• _Data for analysis_:
=-=-=-=-=

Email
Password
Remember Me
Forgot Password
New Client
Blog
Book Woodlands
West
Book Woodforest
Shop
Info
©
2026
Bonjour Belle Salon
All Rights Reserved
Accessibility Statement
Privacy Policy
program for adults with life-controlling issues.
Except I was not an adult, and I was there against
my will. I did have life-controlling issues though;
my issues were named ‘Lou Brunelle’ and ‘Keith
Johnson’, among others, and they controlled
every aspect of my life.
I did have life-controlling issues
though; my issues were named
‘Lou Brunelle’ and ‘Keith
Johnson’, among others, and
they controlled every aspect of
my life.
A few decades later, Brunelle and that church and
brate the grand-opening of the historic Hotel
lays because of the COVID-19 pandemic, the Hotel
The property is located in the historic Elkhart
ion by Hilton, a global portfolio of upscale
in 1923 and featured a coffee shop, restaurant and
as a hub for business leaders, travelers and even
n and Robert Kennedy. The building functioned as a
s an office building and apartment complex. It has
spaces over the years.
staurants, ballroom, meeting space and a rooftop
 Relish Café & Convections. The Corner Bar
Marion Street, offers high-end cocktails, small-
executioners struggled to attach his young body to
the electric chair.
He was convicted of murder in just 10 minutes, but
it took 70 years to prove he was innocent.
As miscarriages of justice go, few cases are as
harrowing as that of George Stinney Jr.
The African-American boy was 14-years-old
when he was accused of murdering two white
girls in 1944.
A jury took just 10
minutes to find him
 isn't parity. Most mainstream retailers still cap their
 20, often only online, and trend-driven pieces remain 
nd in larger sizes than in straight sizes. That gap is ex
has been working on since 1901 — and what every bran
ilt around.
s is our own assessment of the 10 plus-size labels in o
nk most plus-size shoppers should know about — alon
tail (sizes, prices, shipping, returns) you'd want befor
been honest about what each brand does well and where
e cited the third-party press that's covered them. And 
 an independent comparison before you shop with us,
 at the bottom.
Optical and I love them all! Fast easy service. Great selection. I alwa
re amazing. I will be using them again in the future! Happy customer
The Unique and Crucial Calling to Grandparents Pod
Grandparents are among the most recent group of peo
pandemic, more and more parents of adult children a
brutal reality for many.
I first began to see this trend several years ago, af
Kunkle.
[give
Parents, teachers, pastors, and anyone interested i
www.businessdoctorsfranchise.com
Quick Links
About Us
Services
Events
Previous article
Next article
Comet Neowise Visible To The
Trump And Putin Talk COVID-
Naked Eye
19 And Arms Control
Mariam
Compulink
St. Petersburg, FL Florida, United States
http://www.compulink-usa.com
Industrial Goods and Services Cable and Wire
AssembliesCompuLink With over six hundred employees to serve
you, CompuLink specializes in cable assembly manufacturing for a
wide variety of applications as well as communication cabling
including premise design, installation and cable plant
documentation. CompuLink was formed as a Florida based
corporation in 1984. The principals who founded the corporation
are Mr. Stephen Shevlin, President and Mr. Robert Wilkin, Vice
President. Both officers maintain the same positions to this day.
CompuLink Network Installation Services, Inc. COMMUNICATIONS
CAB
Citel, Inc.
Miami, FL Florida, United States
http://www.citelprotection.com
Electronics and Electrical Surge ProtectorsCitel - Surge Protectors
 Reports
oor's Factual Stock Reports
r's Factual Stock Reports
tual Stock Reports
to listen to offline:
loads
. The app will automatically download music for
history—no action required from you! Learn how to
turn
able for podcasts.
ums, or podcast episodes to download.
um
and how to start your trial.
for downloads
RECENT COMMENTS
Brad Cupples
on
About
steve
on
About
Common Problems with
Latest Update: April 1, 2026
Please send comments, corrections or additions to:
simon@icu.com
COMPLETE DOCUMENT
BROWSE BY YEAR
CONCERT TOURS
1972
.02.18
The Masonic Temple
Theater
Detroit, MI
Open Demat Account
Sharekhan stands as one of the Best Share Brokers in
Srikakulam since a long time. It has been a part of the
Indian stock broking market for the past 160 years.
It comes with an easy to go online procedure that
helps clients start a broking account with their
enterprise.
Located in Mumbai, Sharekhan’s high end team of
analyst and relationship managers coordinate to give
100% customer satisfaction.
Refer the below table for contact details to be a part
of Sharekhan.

=-=-=-=-=

• _How to complete this task_: Rewrite all of the lines above as a numbered list, omitting any blank lines.

• _Solution to this task_:
1. Email
2. Password
3. Remember Me
4. Forgot Password
5. New Client
6. Blog
7. Book Woodlands
8. West
9. Book Woodforest
10. Shop
11. Info
12. ©
13. 2026
14. Bonjour Belle Salon
15. All Rights Reserved
16. Accessibility Statement
17. Privacy Policy
18. program for adults with life-controlling issues.
19. Except I was not an adult, and I was there against
20. my will. I did have life-controlling issues though;
21. my issues were named ‘Lou Brunelle’ and ‘Keith
22. Johnson’, among others, and they controlled
23. every aspect of my life.
24. I did have life-controlling issues
25. though; my issues were named
26. ‘Lou Brunelle’ and ‘Keith
27. Johnson’, among others, and
28. they controlled every aspect of
29. my life.
30. A few decades later, Brunelle and that church and
31. brate the grand-opening of the historic Hotel
32. lays because of the COVID-19 pandemic, the Hotel
33. The property is located in the historic Elkhart
34. ion by Hilton, a global portfolio of upscale
35. in 1923 and featured a coffee shop, restaurant and
36. as a hub for business leaders, travelers and even
37. n and Robert Kennedy. The building functioned as a
38. s an office building and apartment complex. It has
39. spaces over the years.
40. staurants, ballroom, meeting space and a rooftop
41.  Relish Café & Convections. The Corner Bar
42. Marion Street, offers high-end cocktails, small-
43. executioners struggled to attach his young body to
44. the electric chair.
45. He was convicted of murder in just 10 minutes, but
46. it took 70 years to prove he was innocent.
47. As miscarriages of justice go, few cases are as
48. harrowing as that of George Stinney Jr.
49. The African-American boy was 14-years-old
50. when he was accused of murdering two white
51. girls in 1944.
52. A jury took just 10
53. minutes to find him
54.  isn't parity. Most mainstream retailers still cap their
55.  20, often only online, and trend-driven pieces remain 
56. nd in larger sizes than in straight sizes. That gap is ex
57. has been working on since 1901 — and what every bran
58. ilt around.
59. s is our own assessment of the 10 plus-size labels in o
60. nk most plus-size shoppers should know about — alon
61. tail (sizes, prices, shipping, returns) you'd want befor
62. been honest about what each brand does well and where
63. e cited the third-party press that's covered them. And 
64.  an independent comparison before you shop with us,
65.  at the bottom.
66. Optical and I love them all! Fast easy service. Great selection. I alwa
67. re amazing. I will be using them again in the future! Happy customer
68. The Unique and Crucial Calling to Grandparents Pod
69. Grandparents are among the most recent group of peo
70. pandemic, more and more parents of adult children a
71. brutal reality for many.
72. I first began to see this trend several years ago, af
73. Kunkle.
74. [give
75. Parents, teachers, pastors, and anyone interested i
76. www.businessdoctorsfranchise.com
77. Quick Links
78. About Us
79. Services
80. Events
81. Previous article
82. Next article
83. Comet Neowise Visible To The
84. Trump And Putin Talk COVID-
85. Naked Eye
86. 19 And Arms Control
87. Mariam
88. Compulink
89. St. Petersburg, FL Florida, United States
90. http://www.compulink-usa.com
91. Industrial Goods and Services Cable and Wire
92. AssembliesCompuLink With over six hundred employees to serve
93. you, CompuLink specializes in cable assembly manufacturing for a
94. wide variety of applications as well as communication cabling
95. including premise design, installation and cable plant
96. documentation. CompuLink was formed as a Florida based
97. corporation in 1984. The principals who founded the corporation
98. are Mr. Stephen Shevlin, President and Mr. Robert Wilkin, Vice
99. President. Both officers maintain the same positions to this day.
100. CompuLink Network Installation Services, Inc. COMMUNICATIONS
101. CAB
102. Citel, Inc.
103. Miami, FL Florida, United States
104. http://www.citelprotection.com
105. Electronics and Electrical Surge ProtectorsCitel - Surge Protectors
106.  Reports
107. oor's Factual Stock Reports
108. r's Factual Stock Reports
109. tual Stock Reports
110. to listen to offline:
111. loads
112. . The app will automatically download music for
113. history—no action required from you! Learn how to
114. turn
115. able for podcasts.
116. ums, or podcast episodes to download.
117. um
118. and how to start your trial.
119. for downloads
120. RECENT COMMENTS
121. Brad Cupples
122. on
123. About
124. steve
125. on
126. About
127. Common Problems with
128. Latest Update: April 1, 2026
129. Please send comments, corrections or additions to:
130. simon@icu.com
131. COMPLETE DOCUMENT
132. BROWSE BY YEAR
133. CONCERT TOURS
134. 1972
135. .02.18
136. The Masonic Temple
137. Theater
138. Detroit, MI
139. Open Demat Account
140. Sharekhan stands as one of the Best Share Brokers in
141. Srikakulam since a long time. It has been a part of the
142. Indian stock broking market for the past 160 years.
143. It comes with an easy to go online procedure that
144. helps clients start a broking account with their
145. enterprise.
146. Located in Mumbai, Sharekhan’s high end team of
147. analyst and relationship managers coordinate to give
148. 100% customer satisfaction.
149. Refer the below table for contact details to be a part
150. of Sharekhan.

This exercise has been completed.